Yes, there is value in a ministry that reaches just one person. However, churches know that they also need to consider being good stewards resources. And the scriptures don’t say that the shepherd wanders away from ninety-nine looking for a sheep in a place where the sheep obviously didn’t go. We need to remember that, if we are just wandering around in the wilderness hoping to run into someone, we may be taking away time and energy from something else we are called to do.

In my post, “One Question to Ask Before Your Church’s Next Post on Twitter,” I encouraged churches to clarify what they were hoping to accomplish on Twitter. In the next two posts, “What is Your Church’s Twitter Why?” and “What is Your Church’s Twitter Why? Part 2,” I looked at the possible answers to that question. Some churches may be hoping to deepen the engagement of current members and guests, others are looking to reach out to new people. In this post, I offered a simple way to evaluate impact simply by looking at your followers.

Now I want to take a broader look and take a peek at some basic analytics to help you see what sort of impact you are having on social media. Whether you are investing energy on Facebook or Twitter, it is worth taking the time to see what impact you are having.

Facebook

Without becoming an expert on Facebook marketing, you can evaluate your overall impact on the platform. For the purpose of this post, I am going to assume that your church has a Facebook page. Go to your page and click on the “Insights” page. You should see something like this. (I have selected a 28-day time range instead of the default 7.)

Facebook Insights help determine Return on Investment for church social media

There is a lot of information on this page. Don’t worry if you don’t understand all of it. Facebook actually helps make it easier. Just hover over the little “i” in the upper right-hand corner of any of those boxes and you can see what it means.

Facebook offers help prompts to better understand the analytic data for church social media

Hover over all of those little “i” icons. For now, pay the most attention to reach and post engagements. That will tell you how many people likely saw your Facebook posts, and how often they liked, commented on, or shared your content.

Twitter

There are a lot of powerful tools available to evaluate your Twitter performance. Again, you don’t need to be an expert. Just start with the tools Twitter has built in. Log into your church’s Twitter account and then go to analytics.twitter.com. You will see something like this.

Twitter analytics offers information to help better understand your social media return on investment for church social media

In my previous posts, we looked at numbers of followers. That is important data but it does not tell the whole story.
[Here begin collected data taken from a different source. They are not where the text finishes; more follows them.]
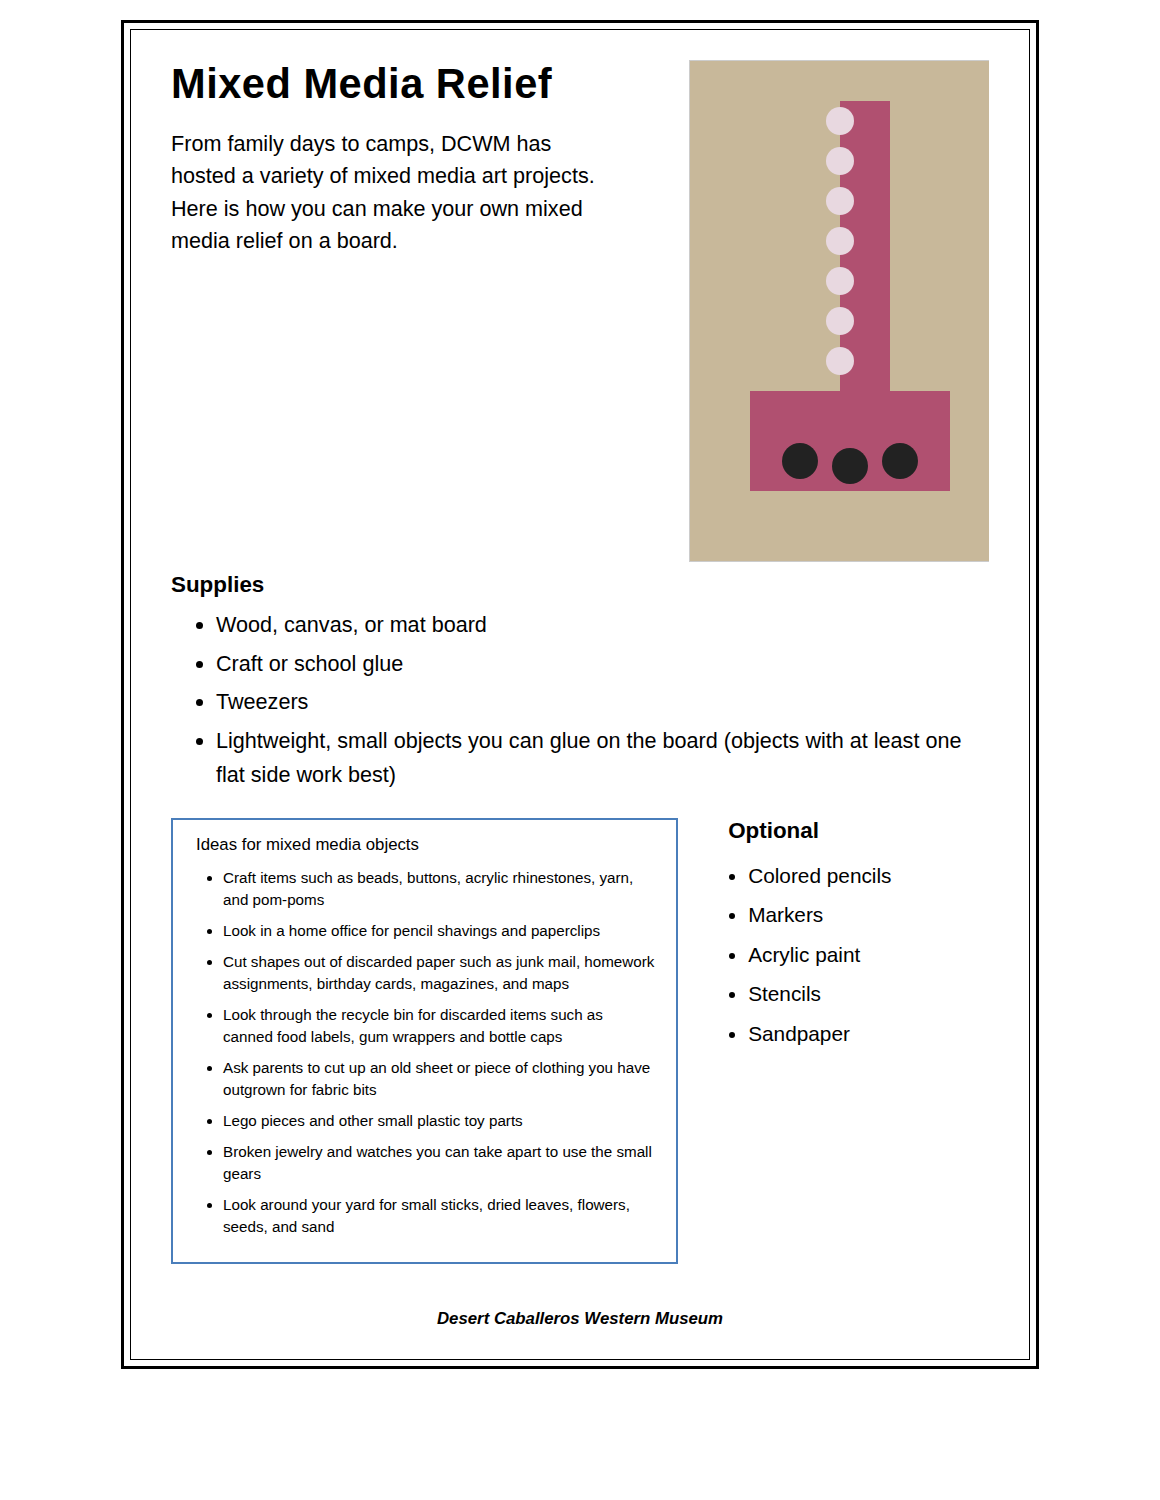Mixed Media Relief
From family days to camps, DCWM has hosted a variety of mixed media art projects. Here is how you can make your own mixed media relief on a board.
Supplies
Wood, canvas, or mat board
Craft or school glue
Tweezers
Lightweight, small objects you can glue on the board (objects with at least one flat side work best)
Ideas for mixed media objects
Craft items such as beads, buttons, acrylic rhinestones, yarn, and pom-poms
Look in a home office for pencil shavings and paperclips
Cut shapes out of discarded paper such as junk mail, homework assignments, birthday cards, magazines, and maps
Look through the recycle bin for discarded items such as canned food labels, gum wrappers and bottle caps
Ask parents to cut up an old sheet or piece of clothing you have outgrown for fabric bits
Lego pieces and other small plastic toy parts
Broken jewelry and watches you can take apart to use the small gears
Look around your yard for small sticks, dried leaves, flowers, seeds, and sand
Optional
Colored pencils
Markers
Acrylic paint
Stencils
Sandpaper
Desert Caballeros Western Museum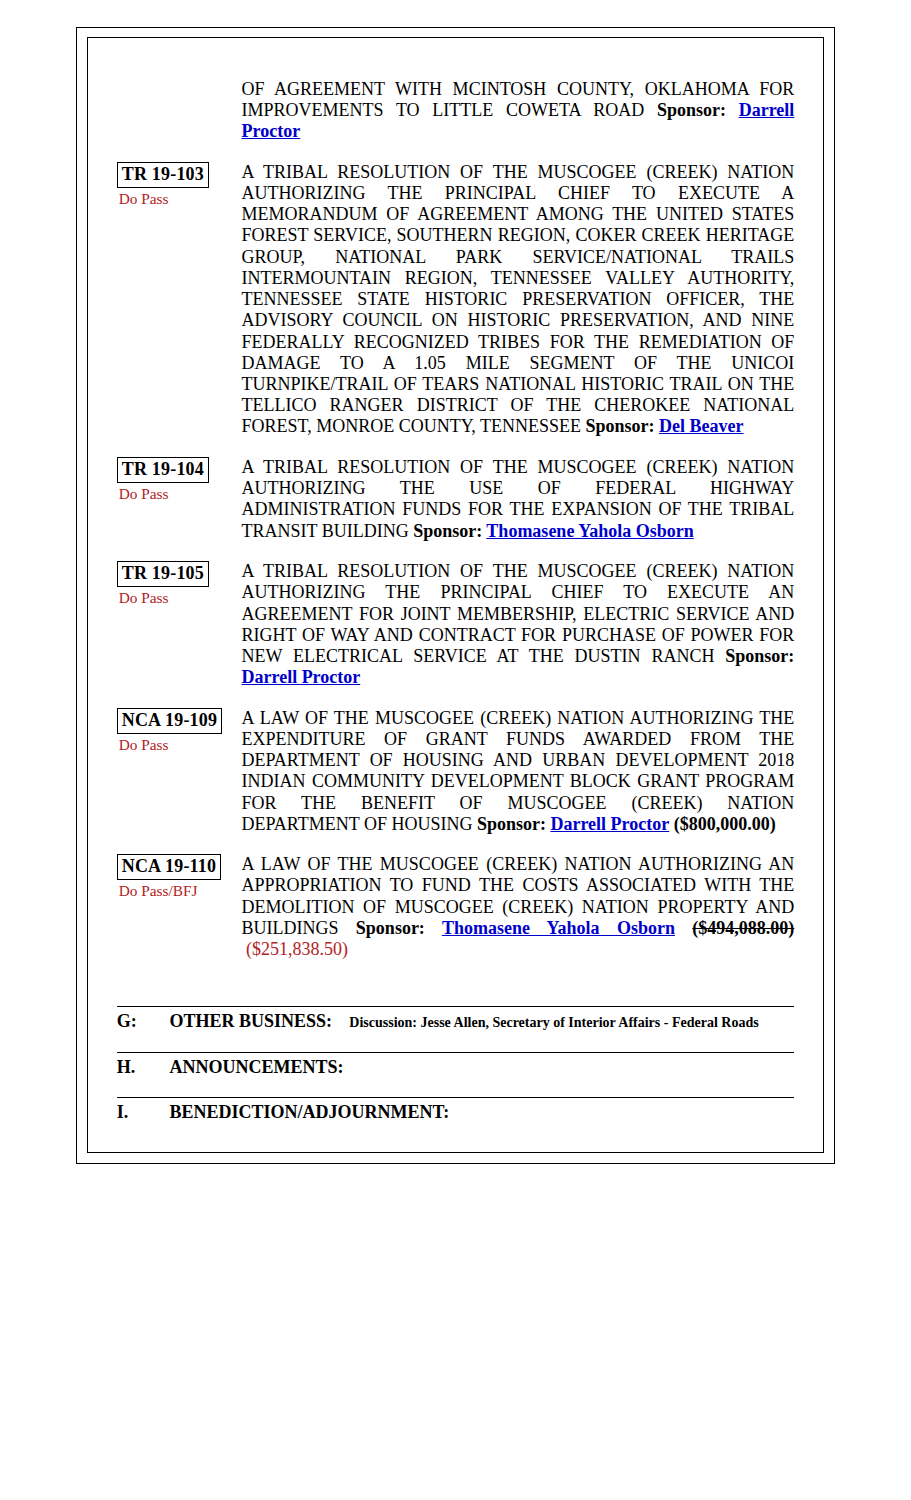OF AGREEMENT WITH MCINTOSH COUNTY, OKLAHOMA FOR IMPROVEMENTS TO LITTLE COWETA ROAD Sponsor: Darrell Proctor
TR 19-103 Do Pass
A TRIBAL RESOLUTION OF THE MUSCOGEE (CREEK) NATION AUTHORIZING THE PRINCIPAL CHIEF TO EXECUTE A MEMORANDUM OF AGREEMENT AMONG THE UNITED STATES FOREST SERVICE, SOUTHERN REGION, COKER CREEK HERITAGE GROUP, NATIONAL PARK SERVICE/NATIONAL TRAILS INTERMOUNTAIN REGION, TENNESSEE VALLEY AUTHORITY, TENNESSEE STATE HISTORIC PRESERVATION OFFICER, THE ADVISORY COUNCIL ON HISTORIC PRESERVATION, AND NINE FEDERALLY RECOGNIZED TRIBES FOR THE REMEDIATION OF DAMAGE TO A 1.05 MILE SEGMENT OF THE UNICOI TURNPIKE/TRAIL OF TEARS NATIONAL HISTORIC TRAIL ON THE TELLICO RANGER DISTRICT OF THE CHEROKEE NATIONAL FOREST, MONROE COUNTY, TENNESSEE Sponsor: Del Beaver
TR 19-104 Do Pass
A TRIBAL RESOLUTION OF THE MUSCOGEE (CREEK) NATION AUTHORIZING THE USE OF FEDERAL HIGHWAY ADMINISTRATION FUNDS FOR THE EXPANSION OF THE TRIBAL TRANSIT BUILDING Sponsor: Thomasene Yahola Osborn
TR 19-105 Do Pass
A TRIBAL RESOLUTION OF THE MUSCOGEE (CREEK) NATION AUTHORIZING THE PRINCIPAL CHIEF TO EXECUTE AN AGREEMENT FOR JOINT MEMBERSHIP, ELECTRIC SERVICE AND RIGHT OF WAY AND CONTRACT FOR PURCHASE OF POWER FOR NEW ELECTRICAL SERVICE AT THE DUSTIN RANCH Sponsor: Darrell Proctor
NCA 19-109 Do Pass
A LAW OF THE MUSCOGEE (CREEK) NATION AUTHORIZING THE EXPENDITURE OF GRANT FUNDS AWARDED FROM THE DEPARTMENT OF HOUSING AND URBAN DEVELOPMENT 2018 INDIAN COMMUNITY DEVELOPMENT BLOCK GRANT PROGRAM FOR THE BENEFIT OF MUSCOGEE (CREEK) NATION DEPARTMENT OF HOUSING Sponsor: Darrell Proctor ($800,000.00)
NCA 19-110 Do Pass/BFJ
A LAW OF THE MUSCOGEE (CREEK) NATION AUTHORIZING AN APPROPRIATION TO FUND THE COSTS ASSOCIATED WITH THE DEMOLITION OF MUSCOGEE (CREEK) NATION PROPERTY AND BUILDINGS Sponsor: Thomasene Yahola Osborn ($494,088.00) ($251,838.50)
G: OTHER BUSINESS: Discussion: Jesse Allen, Secretary of Interior Affairs - Federal Roads
H. ANNOUNCEMENTS:
I. BENEDICTION/ADJOURNMENT:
Here you can see how many of those followers actually saw your tweets (Tweet Impressions), how many people looked at your profile (Profile visits), how many times you were mentioned in other people’s Tweets (Mentions), and how many followers you gained or lost over the last 28 days.

What Do You See?

Try not to be overly disappointed if the numbers you see are lower than expected. Once you see the impact you are having, it is time to make some decisions. If numbers are lower than expected, you might decide to do the work necessary to increase your impact. There are countless websites that offer advice on how to grow your followers and increase your engagement on Facebook and Twitter. It takes dedication and work. It may even be worth investing some money on tools that will help or on boosted posts on Facebook or Promoted Tweets on Twitter.

This is Just a First Step

If you want to learn more about impact, your next stop might be Google Analytics. There you can see how social media content is driving traffic to your website and what visitors are doing when they get there.

This all may be a lot to take in but, it is worth the effort to be sure you are a good steward of the time and resources you have. Make sure you are really looking for lost sheep and not just wandering around in the wilderness.